▸ **Fragmento de origen**:
_ _ _ _ _ _ _

A nuestro juicio, el error metodológico de Laclau es su aproximación lingüística. A nivel de estructuras mentales, la consideración que tiene el individuo sobre su propia inserción en el proceso productivo es en efecto una más, junto con la que tiene de su inserción en la estructura familiar o de su identidad nacional. Sin embargo, si abrimos el zoom y estudiamos la sociedad en general comparando unas formaciones sociales con otras, veremos fácilmente que las estructuras productivas condicionan las estructuras políticas y que el leitmotiv de esa interacción es la repartición del excedente. El científico social debe entender que la sociedad es una unidad pero que, si la quiere comprender, debe caracterizar heurísticamente tanto los procesos económicos como los políticos a fin de poder establecer categorías explicativas válidas.

_ _ _ _ _ _ _

▸ **Detalles del ejercicio**:
Indica cuál es, según el fragmento de origen, el error metodológico de Laclau.

_ _ _ _ _ _ _

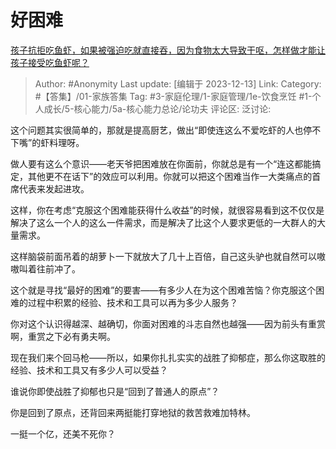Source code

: # 好困难
[孩子抗拒吃鱼虾，如果被强迫吃就直接吞，因为食物太大导致干呕，怎样做才能让孩子接受吃鱼虾呢？](https://www.zhihu.com/question/521803345/answer/3323153968)

> Author: #Anonymity
> Last update: [编辑于 2023-12-13]
> Link:
> Category: #【答集】/01-家族答集 
> Tag: #3-家庭伦理/1-家庭管理/1e-饮食烹饪 #1-个人成长/5-核心能力/5a-核心能力总论/论功夫 
> 评论区:
> 泛讨论:

这个问题其实很简单的，那就是提高厨艺，做出“即使连这么不爱吃虾的人也停不下嘴”的虾料理呀。

做人要有这么个意识——老天爷把困难放在你面前，你就总是有一个“连这都能搞定，其他更不在话下”的效应可以利用。你就可以把这个困难当作一大类痛点的首席代表来发起进攻。

这样，你在考虑“克服这个困难能获得什么收益”的时候，就很容易看到这不仅仅是解决了这么一个人的这么一件需求，而是解决了比这个人要求更低的一大群人的大量需求。

这样脑袋前面吊着的胡萝卜一下就放大了几十上百倍，自己这头驴也就自然可以嗷嗷叫着往前冲了。

这个就是寻找“最好的困难”的要害——有多少人在为这个困难苦恼？你克服这个困难的过程中积累的经验、技术和工具可以再为多少人服务？

你对这个认识得越深、越确切，你面对困难的斗志自然也越强——因为前头有重赏啊，重赏之下必有勇夫啊。

现在我们来个回马枪——所以，如果你扎扎实实的战胜了抑郁症，那么你这取胜的经验、技术和工具又有多少人可以受益？

谁说你即使战胜了抑郁也只是“回到了普通人的原点”？

你是回到了原点，还背回来两挺能打穿地狱的救苦救难加特林。

一挺一个亿，还美不死你？
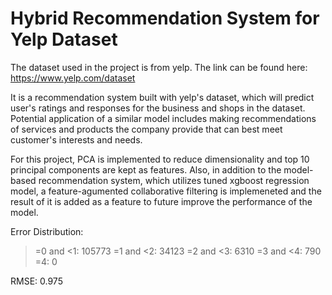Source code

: # Hybrid Recommendation System for Yelp Dataset
The dataset used in the project is from yelp. The link can be found here: https://www.yelp.com/dataset

It is a recommendation system built with yelp's dataset, which will predict user's ratings and responses for the business and shops in the dataset. Potential application of a similar model includes making recommendations of services and products the company provide that can best meet customer's interests and needs.

For this project, PCA is implemented to reduce dimensionality and top 10 principal components are kept as features. Also, in addition to the model-based recommendation system, which utilizes tuned xgboost regression model, a feature-agumented collaborative filtering is implemeneted and the result of it is added as a feature to future improve the performance of the model.

Error Distribution:
>=0 and <1: 105773
>=1 and <2: 34123
>=2 and <3: 6310
>=3 and <4: 790
>=4: 0

RMSE: 0.975

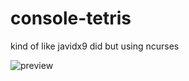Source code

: # console-tetris
kind of like javidx9 did but using ncurses

![preview](https://user-images.githubusercontent.com/75934975/203872384-43d5d5b7-3365-455e-9a41-b5730d7d0a5b.gif)
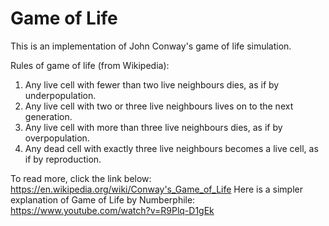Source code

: # Game of Life
This is an implementation of John Conway's game of life simulation.

Rules of game of life (from Wikipedia):
1. Any live cell with fewer than two live neighbours dies, as if by underpopulation.
2. Any live cell with two or three live neighbours lives on to the next generation.
3. Any live cell with more than three live neighbours dies, as if by overpopulation.
4. Any dead cell with exactly three live neighbours becomes a live cell, as if by reproduction.

To read more, click the link below:
https://en.wikipedia.org/wiki/Conway's_Game_of_Life
Here is a simpler explanation of Game of Life by Numberphile:
https://www.youtube.com/watch?v=R9Plq-D1gEk
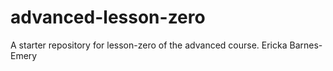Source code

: # advanced-lesson-zero

A starter repository for lesson-zero of the advanced course.
Ericka Barnes-Emery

_ _ _ _ _ _ _

▸ **Resultado del ejercicio**:
Su aproximación lingüística.